The Federal Reserve and a Look into the Future

Will Engstrom

The economy can often be quite confusing. Checks and balances, bulls or bears, interest rates, and even inflation can be scary concepts at times. Recently, in a CBS “60 Minutes” Report, Scott Pelley and the 60 Minutes crew gave an in-depth overview of the Federal Reserve. This included an exclusive interview with the Chairman of the Fed, Jerome Powell.

With so many parts to the government, the role of the Federal Reserve can be forgotten. Often called “The Fed,” it is a central bank and fiscal agent for the United States created 100 years ago to give security to the public’s investments. The Fed, simply put, controls the supply of money, maximizes employment, and sets interest rates on credit to banks to control inflation. The chairman of the Fed may have one of the most influential jobs in America. His word, treated like gold, can change the global economy with a simple tweet. His name is Jerome Powell, Georgetown graduate, Republican, and Wall Street millionaire- a man that knows a few things about the economy.

Recently, many questions have risen about our future and where we are headed. During the interview, Scott Pelley hit Powell hard with questions about what he thinks will happen in the next couple years and challenged him for the answers many Americans are looking for.
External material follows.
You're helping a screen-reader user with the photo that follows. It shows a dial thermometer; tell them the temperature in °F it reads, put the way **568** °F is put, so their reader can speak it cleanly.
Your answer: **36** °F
“Last year was the highest financial growth we’ve ever seen, we can’t continue this growth forever,” Powell said. The Bureau of Statistics has reported that job creation numbers, retail sales, and discretionary spending have all been on the decline in recent months. It is also important to factor in other big countries that affect our economy, like China and Europe, which have seen their economies begin to slow even earlier than the United States.

Whether it was an exaggeration to protect banks from the growing number of concerned investors, or the utter truth, Powell concluded the interview with stating, “The economy is in a good place.” Yet, people are still skeptical- even the President. With four interest rate increases in the tenure, Trump came at his elected Chairman claiming, “the Fed is crazy,” and interest rates are too high. With the current interest rate at two percent and inflation reaching 2.44 percent in 2018, many say that the downfall is beginning. 
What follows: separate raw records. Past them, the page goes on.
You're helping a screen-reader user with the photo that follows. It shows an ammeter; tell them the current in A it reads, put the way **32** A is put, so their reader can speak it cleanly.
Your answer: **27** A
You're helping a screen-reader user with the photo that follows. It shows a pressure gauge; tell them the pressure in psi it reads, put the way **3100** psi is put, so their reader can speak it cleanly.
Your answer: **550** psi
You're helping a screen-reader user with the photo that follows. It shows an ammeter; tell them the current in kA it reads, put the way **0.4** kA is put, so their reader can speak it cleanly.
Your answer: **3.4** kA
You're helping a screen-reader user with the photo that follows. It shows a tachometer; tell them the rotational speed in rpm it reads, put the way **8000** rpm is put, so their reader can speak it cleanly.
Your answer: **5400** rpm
Many will never forget the financial crisis of 2008. It was a time of major uncertainty in the strength of the U.S. economy, but also a test for the Federal Reserve. With barely surviving the mortgage-based crisis, Powell confirmed that the Fed is in a much stronger place than it ever has been. 
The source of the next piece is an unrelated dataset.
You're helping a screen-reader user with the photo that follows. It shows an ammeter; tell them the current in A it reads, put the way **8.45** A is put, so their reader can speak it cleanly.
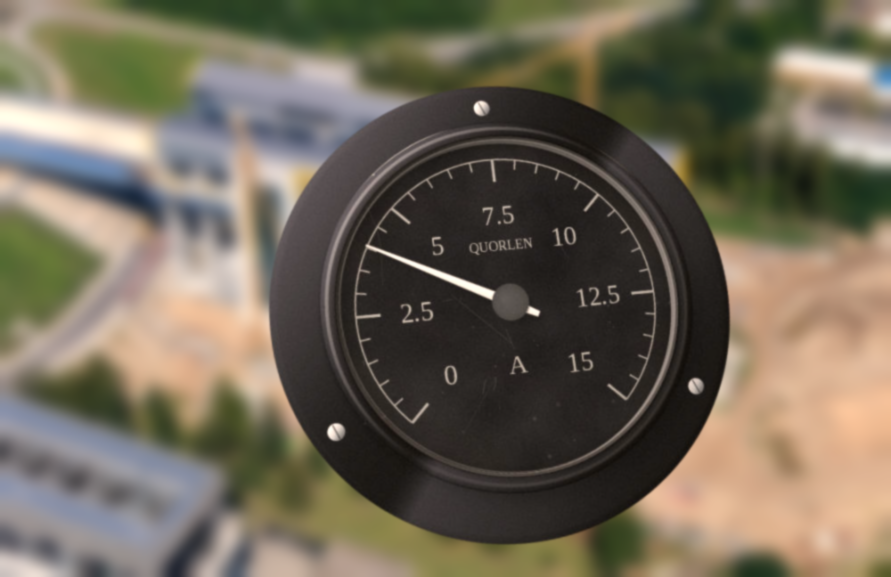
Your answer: **4** A
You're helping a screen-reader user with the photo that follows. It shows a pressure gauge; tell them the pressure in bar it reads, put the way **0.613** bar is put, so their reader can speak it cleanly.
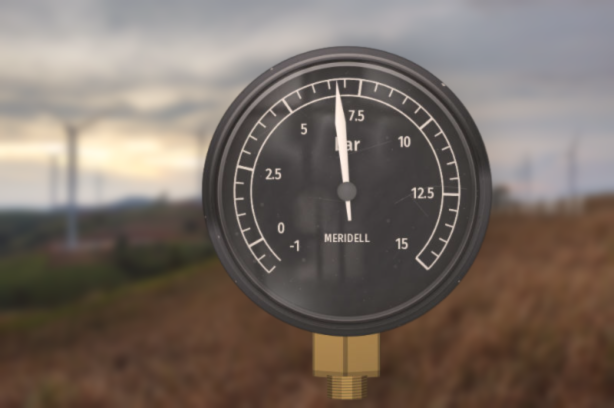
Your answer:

Have we hit a wall? It is hard to tell, but here is how I look at it: The labor force is growing much slower than in the past. People are becoming more concerned about the environment and statistics showing that birth rates are lower than in previous years. Also, people are living longer lives. The rate of people relying on 401K’s is growing, and fewer people are looking for employment. So, yes, the economy is going down, but everyone knows it is bound to happen. What I worry about is how low we are going to go. With that said, I hope Mr. Powell is right.